Вечером, вернувшись в гостиницу, покуривая у открытого окна, Мессинг вспомнил давнишнее предложение Рейнхарда и всерьез задумался о том, что показавшееся ему дикой блажью распоряжение какого-то московского балабоса, руководившего красными в начале 20-х годов, — вовсе не являлось досужей выдумкой. В Коминтерне действительно была организована особая секция, в которую сводили людей с неординарными способностями и где изучали способы ведения классовой борьбы в потустороннем измерении.
Эта догадка подтвердилась, когда до меня, пусть даже в пятом-десятом пересказе, дошел рассказ о таинственном отделе, организованном на Лубянке бывшим руководителем ленинградских чекистов Глебом Бокием[62]. Помимо создания собственных и расшифровки вражеских шифров, Бокий интересовался всякими потусторонними силами, и кое-кто из секретной коминтерновской секции перебрался к нему под крыло. Мой информатор утверждал, что Бокия как раз расстреляли за развал работы на этом направлении. Большевик с подпольным стажем, опытнейший чекист, чьим именем был назван пароход, свозивший осужденных на Соловки, вдруг забросил работу по овладению человеческой психикой и ударился в масонство и откровенно чуждые воинствующему материализму восточные культы, а также занялся организацией нелепого мистического общества «Единое трудовое братство».
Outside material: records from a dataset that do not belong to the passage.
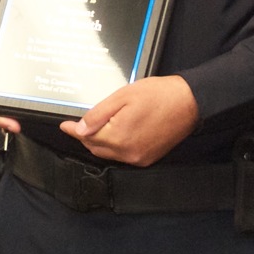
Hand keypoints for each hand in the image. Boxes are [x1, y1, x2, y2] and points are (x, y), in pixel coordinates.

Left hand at [60, 75, 199, 166]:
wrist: (189, 102)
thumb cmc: (159, 94)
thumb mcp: (123, 96)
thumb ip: (99, 114)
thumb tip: (81, 129)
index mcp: (119, 137)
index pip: (87, 137)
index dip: (73, 130)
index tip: (64, 125)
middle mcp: (128, 153)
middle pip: (96, 148)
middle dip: (85, 136)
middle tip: (79, 124)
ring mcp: (139, 158)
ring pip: (109, 153)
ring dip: (100, 142)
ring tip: (96, 127)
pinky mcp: (148, 159)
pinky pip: (123, 156)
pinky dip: (115, 147)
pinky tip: (115, 134)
С высоты четырнадцатого этажа утверждаю — масонство и подобные ему тайные организации, тем более всякого рода замешанные на оккультных дрожжах политические заговоры (например «жидо-массонские», «коммунистические» или «империалистические» вкупе со всякого цвета «демократическими»), имеют самое приблизительное отношение в тайнам человеческой психики. Это, скорее, спекулятивный и корыстный ответ на естественную потребность человека в тайне.